Wann Lierhaus, die zur Verhandlung nicht erschienen war, wieder arbeiten kann, ist nach wie vor offen. Noch im Februar hatte NDR-Programmdirektor Frank Beckmann den Eindruck erweckt, sie würde bereits den am 2. August startenden neuen "Sportclub" im NDR-Fernsehen moderieren.
Auf den aktuellen Moderationslisten des Senders stehen aber nur Gerhard Delling und Reinhold Beckmann. Bis vor Kurzem war hier auch Jörg Pilawa verzeichnet. Nun heißt es in einem internen Papier, ob auch Pilawa moderieren werde, entscheide sich Ende Mai. Der Moderator führt Gespräche mit dem ZDF, das ihn gern als Nachfolger von Johannes B. Kerner (der zum Privatsender Sat.1 wechselt)verpflichten würde.
Das Kölner Zeitungshaus M. DuMont Schauberg ("Kölner Stadtanzeiger", "Frankfurter Rundschau", "Berliner Zeitung"), zu dem auch die "Hamburger Morgenpost" gehört, will Mitarbeitern am Standort Köln eine Trennung schmackhaft machen. Ihnen wird eine Abfindung mit einem Sockelbetrag von 65 000 Euro angeboten. Hinzu kommen pro Beschäftigungsjahr 2000 Euro sowie 1500 Euro für jedes Lebensjahr jenseits der 35. Der Verlag bietet auch Teilzeitarbeit und Sabbatjahre an. Gegenüber Mitarbeitern der "Berliner Zeitung" sagte Vorstand Konstantin Neven DuMont zudem, dass es einen Einstellungsstopp gebe.

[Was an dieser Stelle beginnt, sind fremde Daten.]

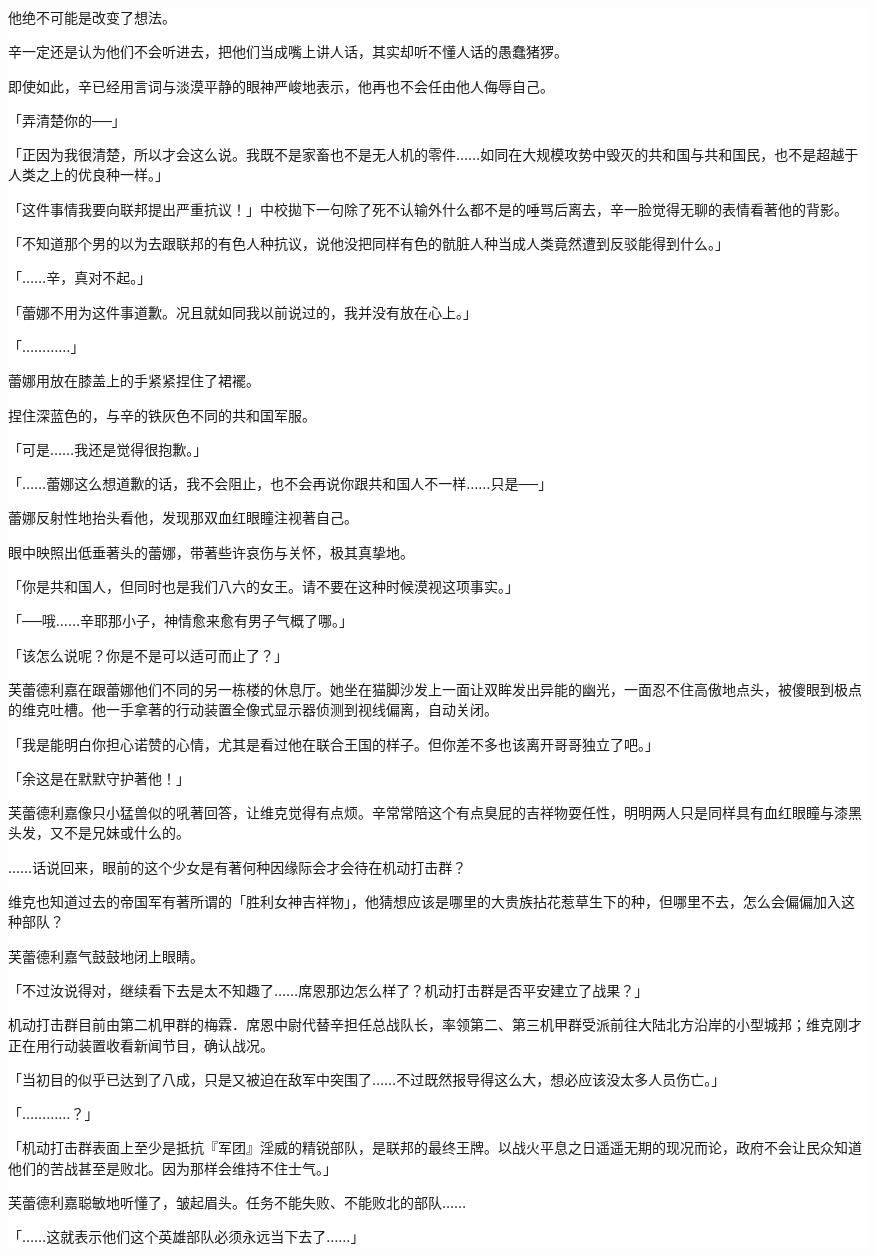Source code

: 他绝不可能是改变了想法。

辛一定还是认为他们不会听进去，把他们当成嘴上讲人话，其实却听不懂人话的愚蠢猪猡。

即使如此，辛已经用言词与淡漠平静的眼神严峻地表示，他再也不会任由他人侮辱自己。

「弄清楚你的──」

「正因为我很清楚，所以才会这么说。我既不是家畜也不是无人机的零件……如同在大规模攻势中毁灭的共和国与共和国民，也不是超越于人类之上的优良种一样。」

「这件事情我要向联邦提出严重抗议！」中校拋下一句除了死不认输外什么都不是的唾骂后离去，辛一脸觉得无聊的表情看著他的背影。

「不知道那个男的以为去跟联邦的有色人种抗议，说他没把同样有色的骯脏人种当成人类竟然遭到反驳能得到什么。」

「……辛，真对不起。」

「蕾娜不用为这件事道歉。况且就如同我以前说过的，我并没有放在心上。」

「…………」

蕾娜用放在膝盖上的手紧紧捏住了裙襬。

捏住深蓝色的，与辛的铁灰色不同的共和国军服。

「可是……我还是觉得很抱歉。」

「……蕾娜这么想道歉的话，我不会阻止，也不会再说你跟共和国人不一样……只是──」

蕾娜反射性地抬头看他，发现那双血红眼瞳注视著自己。

眼中映照出低垂著头的蕾娜，带著些许哀伤与关怀，极其真挚地。

「你是共和国人，但同时也是我们八六的女王。请不要在这种时候漠视这项事实。」

「──哦……辛耶那小子，神情愈来愈有男子气概了哪。」

「该怎么说呢？你是不是可以适可而止了？」

芙蕾德利嘉在跟蕾娜他们不同的另一栋楼的休息厅。她坐在猫脚沙发上一面让双眸发出异能的幽光，一面忍不住高傲地点头，被傻眼到极点的维克吐槽。他一手拿著的行动装置全像式显示器侦测到视线偏离，自动关闭。

「我是能明白你担心诺赞的心情，尤其是看过他在联合王国的样子。但你差不多也该离开哥哥独立了吧。」

「余这是在默默守护著他！」

芙蕾德利嘉像只小猛兽似的吼著回答，让维克觉得有点烦。辛常常陪这个有点臭屁的吉祥物耍任性，明明两人只是同样具有血红眼瞳与漆黑头发，又不是兄妹或什么的。

……话说回来，眼前的这个少女是有著何种因缘际会才会待在机动打击群？

维克也知道过去的帝国军有著所谓的「胜利女神吉祥物」，他猜想应该是哪里的大贵族拈花惹草生下的种，但哪里不去，怎么会偏偏加入这种部队？

芙蕾德利嘉气鼓鼓地闭上眼睛。

「不过汝说得对，继续看下去是太不知趣了……席恩那边怎么样了？机动打击群是否平安建立了战果？」

机动打击群目前由第二机甲群的梅霖．席恩中尉代替辛担任总战队长，率领第二、第三机甲群受派前往大陆北方沿岸的小型城邦；维克刚才正在用行动装置收看新闻节目，确认战况。

「当初目的似乎已达到了八成，只是又被迫在敌军中突围了……不过既然报导得这么大，想必应该没太多人员伤亡。」

「…………？」

「机动打击群表面上至少是抵抗『军团』淫威的精锐部队，是联邦的最终王牌。以战火平息之日遥遥无期的现况而论，政府不会让民众知道他们的苦战甚至是败北。因为那样会维持不住士气。」

芙蕾德利嘉聪敏地听懂了，皱起眉头。任务不能失败、不能败北的部队……

「……这就表示他们这个英雄部队必须永远当下去了……」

Begründet werden all diese Maßnahmen im Mitarbeiterblatt "DuMont Depesche" mit einem Rückgang der "Anzeigen- und Beilagenumsätze um rund 20 Prozent" allein in den ersten Monaten dieses Jahres.
In schweren Zeiten wagt sich der Klambt Verlag ("OK!", "In") an ein neues Zeitschriftenprojekt. In Hamburg entwickelt "OK!"-Chefredakteur Klaus Dahm eine deutsche Ausgabe der italienischen Frauenzeitschrift "Grazia".

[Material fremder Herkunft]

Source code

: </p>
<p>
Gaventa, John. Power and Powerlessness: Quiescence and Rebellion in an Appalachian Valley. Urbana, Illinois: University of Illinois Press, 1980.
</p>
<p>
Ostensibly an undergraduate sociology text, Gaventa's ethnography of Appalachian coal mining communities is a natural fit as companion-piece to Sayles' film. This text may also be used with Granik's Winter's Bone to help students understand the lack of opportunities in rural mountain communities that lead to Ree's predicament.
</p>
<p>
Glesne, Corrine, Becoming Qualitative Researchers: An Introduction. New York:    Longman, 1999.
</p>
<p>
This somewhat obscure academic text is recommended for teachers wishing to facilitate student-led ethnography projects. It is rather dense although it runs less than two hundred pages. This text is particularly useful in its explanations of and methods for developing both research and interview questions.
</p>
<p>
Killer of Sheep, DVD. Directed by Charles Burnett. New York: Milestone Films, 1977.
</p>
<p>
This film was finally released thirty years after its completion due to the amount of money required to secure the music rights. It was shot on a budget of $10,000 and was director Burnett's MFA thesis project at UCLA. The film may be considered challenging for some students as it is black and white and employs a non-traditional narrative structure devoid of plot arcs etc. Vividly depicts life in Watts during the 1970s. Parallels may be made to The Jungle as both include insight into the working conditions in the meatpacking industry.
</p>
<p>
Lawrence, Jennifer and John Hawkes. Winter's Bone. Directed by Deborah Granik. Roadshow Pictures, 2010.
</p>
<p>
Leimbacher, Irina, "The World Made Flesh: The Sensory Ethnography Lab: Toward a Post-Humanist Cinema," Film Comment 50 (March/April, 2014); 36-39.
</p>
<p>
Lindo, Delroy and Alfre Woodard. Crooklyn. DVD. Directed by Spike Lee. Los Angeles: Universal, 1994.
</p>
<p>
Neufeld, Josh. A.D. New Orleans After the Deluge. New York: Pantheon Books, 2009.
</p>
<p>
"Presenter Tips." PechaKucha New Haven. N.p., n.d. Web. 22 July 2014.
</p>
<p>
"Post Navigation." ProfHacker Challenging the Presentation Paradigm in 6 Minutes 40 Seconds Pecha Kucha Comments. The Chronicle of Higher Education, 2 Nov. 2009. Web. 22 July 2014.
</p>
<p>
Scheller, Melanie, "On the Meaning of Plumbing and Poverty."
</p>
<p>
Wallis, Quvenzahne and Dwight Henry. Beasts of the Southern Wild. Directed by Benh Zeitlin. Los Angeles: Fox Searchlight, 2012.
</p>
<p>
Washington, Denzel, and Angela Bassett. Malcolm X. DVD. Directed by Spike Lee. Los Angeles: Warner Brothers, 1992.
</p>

Verleger Lars Rose bestätigt, dass Dahm an einem neuen Titel arbeitet. Er mag dessen Namen jedoch nicht nennen.
Entlastung bekommt der viel beschäftigte Marketing-Vorstand der Sendergruppe ProSiebenSat.1, Klaus-Peter Schulz, der auch noch Chef des hauseigenen Vermarkters Seven One Media ist. Offenbar soll ihn auf diesem Posten Alexander Duphorn ablösen, der bisher dem MTV-Vermarkter Viacom Brand Solutions vorsteht.